James M. McDonald連邦検事の指名表明——トランプ大統領がTruth Socialに投稿したのは、その一文だけだった。経歴も担当地区も、まだ何も明かされていない。それなのに、司法関係者の間では早くもざわつきが起きている。
十数名、すでに刷新済み——トランプ司法省人事の規模
第二期トランプ政権が発足して以来、連邦検事ポストの人事刷新は十数名規模に達している。連邦検事というのは、連邦政府の刑事訴追を担う現場指揮官のような立場だ。何を捜査し、誰を起訴するかの優先順位を実質的に決める権限を持つ。政権の意向が「捜査対象の選択」という形で反映されやすい、極めて政治色の強いポストでもある。
過去の政権でも就任当初の人事刷新はあった。ただ今回は、交代のペースと人数がこれまでと比べてかなり速い。しかも指名された人物の多くが、政権との距離の近さで知られている点が注目されてきた経緯がある。
「ジェームズ・M・マクドナルド氏を連邦検事に任命する意向を発表できることを嬉しく思います」——Donald J. Trump(Truth Social)
投稿はこれだけ。マクドナルド氏がどの地区を担当し、どんな経歴の持ち主なのかは現時点では不明だ。ただ、指名が上院で承認されれば、その地区の連邦捜査・訴追の方向性が変わりうることは間違いない。
「司法の独立性」vs「行政の人事権」——どこまで許されるのか
連邦検事は大統領が指名し、上院が承認する仕組みになっている。つまり制度上は、政権が人事を動かすこと自体は合法だ。問題は、その人事が特定の捜査を止めたり、逆に政敵への捜査を加速させるために使われているのではないか、という疑念が生まれやすい点にある。

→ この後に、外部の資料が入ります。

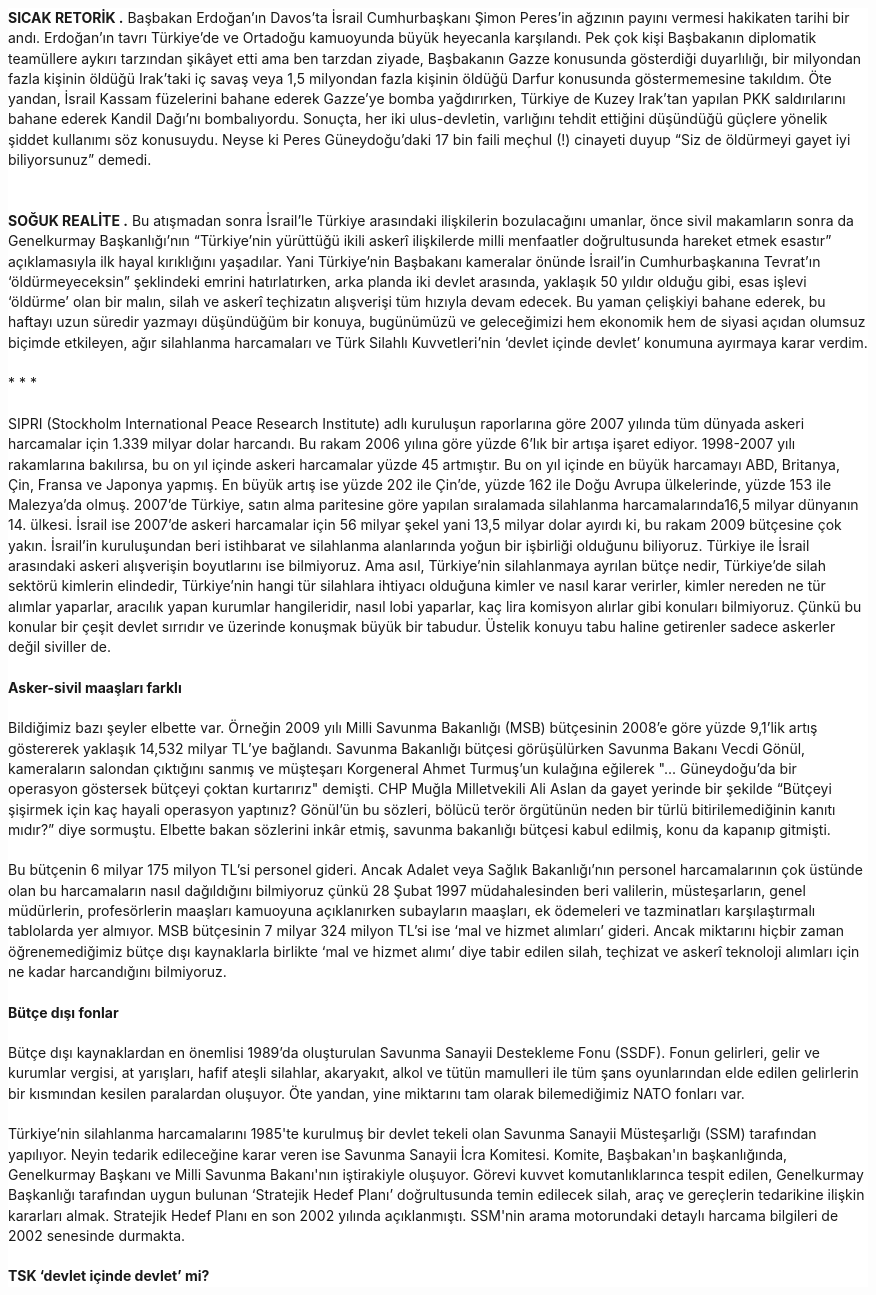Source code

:  <p><b>SICAK RETORİK .</b> Başbakan Erdoğan’ın Davos’ta İsrail Cumhurbaşkanı Şimon Peres’in ağzının payını vermesi hakikaten tarihi bir andı. Erdoğan’ın tavrı Türkiye’de ve Ortadoğu kamuoyunda büyük heyecanla karşılandı. Pek çok kişi Başbakanın diplomatik teamüllere aykırı tarzından şikâyet etti ama ben tarzdan ziyade, Başbakanın Gazze konusunda gösterdiği duyarlılığı, bir milyondan fazla kişinin öldüğü Irak’taki iç savaş veya 1,5 milyondan fazla kişinin öldüğü Darfur konusunda göstermemesine takıldım. Öte yandan, İsrail Kassam füzelerini bahane ederek Gazze’ye bomba yağdırırken, Türkiye de Kuzey Irak’tan yapılan PKK saldırılarını bahane ederek Kandil Dağı’nı bombalıyordu. Sonuçta, her iki ulus-devletin, varlığını tehdit ettiğini düşündüğü güçlere yönelik şiddet kullanımı söz konusuydu. Neyse ki Peres Güneydoğu’daki 17 bin faili meçhul (!) cinayeti duyup “Siz de öldürmeyi gayet iyi biliyorsunuz” demedi. <br/><b><br/><br/>SOĞUK REALİTE .</b> Bu atışmadan sonra İsrail’le Türkiye arasındaki ilişkilerin bozulacağını umanlar, önce sivil makamların sonra da Genelkurmay Başkanlığı’nın “Türkiye’nin yürüttüğü ikili askerî ilişkilerde milli menfaatler doğrultusunda hareket etmek esastır” açıklamasıyla ilk hayal kırıklığını yaşadılar. Yani Türkiye’nin Başbakanı kameralar önünde İsrail’in Cumhurbaşkanına Tevrat’ın ‘öldürmeyeceksin” şeklindeki emrini hatırlatırken, arka planda iki devlet arasında, yaklaşık 50 yıldır olduğu gibi, esas işlevi ‘öldürme’ olan bir malın, silah ve askerî teçhizatın alışverişi tüm hızıyla devam edecek. Bu yaman çelişkiyi bahane ederek, bu haftayı uzun süredir yazmayı düşündüğüm bir konuya, bugünümüzü ve geleceğimizi hem ekonomik hem de siyasi açıdan olumsuz biçimde etkileyen, ağır silahlanma harcamaları ve Türk Silahlı Kuvvetleri’nin ‘devlet içinde devlet’ konumuna ayırmaya karar verdim. <br/><br/>* * * <br/><br/>SIPRI (Stockholm International Peace Research Institute) adlı kuruluşun raporlarına göre 2007 yılında tüm dünyada askeri harcamalar için 1.339 milyar dolar harcandı. Bu rakam 2006 yılına göre yüzde 6’lık bir artışa işaret ediyor. 1998-2007 yılı rakamlarına bakılırsa, bu on yıl içinde askeri harcamalar yüzde 45 artmıştır. Bu on yıl içinde en büyük harcamayı ABD, Britanya, Çin, Fransa ve Japonya yapmış. En büyük artış ise yüzde 202 ile Çin’de, yüzde 162 ile Doğu Avrupa ülkelerinde, yüzde 153 ile Malezya’da olmuş. 2007’de Türkiye, satın alma paritesine göre yapılan sıralamada silahlanma harcamalarında16,5 milyar dünyanın 14. ülkesi. İsrail ise 2007’de askeri harcamalar için 56 milyar şekel yani 13,5 milyar dolar ayırdı ki, bu rakam 2009 bütçesine çok yakın. İsrail’in kuruluşundan beri istihbarat ve silahlanma alanlarında yoğun bir işbirliği olduğunu biliyoruz. Türkiye ile İsrail arasındaki askeri alışverişin boyutlarını ise bilmiyoruz. Ama asıl, Türkiye’nin silahlanmaya ayrılan bütçe nedir, Türkiye’de silah sektörü kimlerin elindedir, Türkiye’nin hangi tür silahlara ihtiyacı olduğuna kimler ve nasıl karar verirler, kimler nereden ne tür alımlar yaparlar, aracılık yapan kurumlar hangileridir, nasıl lobi yaparlar, kaç lira komisyon alırlar gibi konuları bilmiyoruz. Çünkü bu konular bir çeşit devlet sırrıdır ve üzerinde konuşmak büyük bir tabudur. Üstelik konuyu tabu haline getirenler sadece askerler değil siviller de. <b><br/><br/>Asker-sivil maaşları farklı </b><br/><br/>Bildiğimiz bazı şeyler elbette var. Örneğin 2009 yılı Milli Savunma Bakanlığı (MSB) bütçesinin 2008’e göre yüzde 9,1’lik artış göstererek yaklaşık 14,532 milyar TL’ye bağlandı. Savunma Bakanlığı bütçesi görüşülürken Savunma Bakanı Vecdi Gönül, kameraların salondan çıktığını sanmış ve müşteşarı Korgeneral Ahmet Turmuş’un kulağına eğilerek "... Güneydoğu’da bir operasyon göstersek bütçeyi çoktan kurtarırız" demişti. CHP Muğla Milletvekili Ali Aslan da gayet yerinde bir şekilde “Bütçeyi şişirmek için kaç hayali operasyon yaptınız? Gönül’ün bu sözleri, bölücü terör örgütünün neden bir türlü bitirilemediğinin kanıtı mıdır?” diye sormuştu. Elbette bakan sözlerini inkâr etmiş, savunma bakanlığı bütçesi kabul edilmiş, konu da kapanıp gitmişti. <br/><br/>Bu bütçenin 6 milyar 175 milyon TL’si personel gideri. Ancak Adalet veya Sağlık Bakanlığı’nın personel harcamalarının çok üstünde olan bu harcamaların nasıl dağıldığını bilmiyoruz çünkü 28 Şubat 1997 müdahalesinden beri valilerin, müsteşarların, genel müdürlerin, profesörlerin maaşları kamuoyuna açıklanırken subayların maaşları, ek ödemeleri ve tazminatları karşılaştırmalı tablolarda yer almıyor. MSB bütçesinin 7 milyar 324 milyon TL’si ise ‘mal ve hizmet alımları’ gideri. Ancak miktarını hiçbir zaman öğrenemediğimiz bütçe dışı kaynaklarla birlikte ‘mal ve hizmet alımı’ diye tabir edilen silah, teçhizat ve askerî teknoloji alımları için ne kadar harcandığını bilmiyoruz. <b><br/><br/>Bütçe dışı fonlar</b> <br/><br/>Bütçe dışı kaynaklardan en önemlisi 1989’da oluşturulan Savunma Sanayii Destekleme Fonu (SSDF). Fonun gelirleri, gelir ve kurumlar vergisi, at yarışları, hafif ateşli silahlar, akaryakıt, alkol ve tütün mamulleri ile tüm şans oyunlarından elde edilen gelirlerin bir kısmından kesilen paralardan oluşuyor. Öte yandan, yine miktarını tam olarak bilemediğimiz NATO fonları var. <br/><br/>Türkiye’nin silahlanma harcamalarını 1985'te kurulmuş bir devlet tekeli olan Savunma Sanayii Müsteşarlığı (SSM) tarafından yapılıyor. Neyin tedarik edileceğine karar veren ise Savunma Sanayii İcra Komitesi. Komite, Başbakan'ın başkanlığında, Genelkurmay Başkanı ve Milli Savunma Bakanı'nın iştirakiyle oluşuyor. Görevi kuvvet komutanlıklarınca tespit edilen, Genelkurmay Başkanlığı tarafından uygun bulunan ‘Stratejik Hedef Planı’ doğrultusunda temin edilecek silah, araç ve gereçlerin tedarikine ilişkin kararları almak. Stratejik Hedef Planı en son 2002 yılında açıklanmıştı. SSM'nin arama motorundaki detaylı harcama bilgileri de 2002 senesinde durmakta. <b><br/><br/>TSK ‘devlet içinde devlet’ mi?</b>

トランプ司法省人事をめぐっては、野党・民主党だけでなく、法曹界からも懸念の声が上がってきた。「政治任用ポストである以上、政権の意向が反映されるのは当然」という擁護論と、「検察権の独立が失われれば法の支配そのものが揺らぐ」という批判論が、真正面からぶつかっている状況だ。
米国連邦検察の独立性を巡る議論は、ウォーターゲート事件以来何度も繰り返されてきた。それが今、また表舞台に出てきた、という感じがある。
この先どうなる
マクドナルド氏の指名は上院での承認手続きに進む見通しだ。担当地区が明らかになれば、そこで進行中の捜査案件との関係性が一気に注目を集める可能性がある。与党・共和党が上院多数を握る現状では、承認そのものが覆る可能性は低い。ただ、公聴会での質疑でどんな経歴と考え方が明らかになるかは、今後の焦点になりそうだ。トランプ司法省人事の刷新はまだ続くとみられており、司法の独立性を巡る議論はこれで終わらないだろう。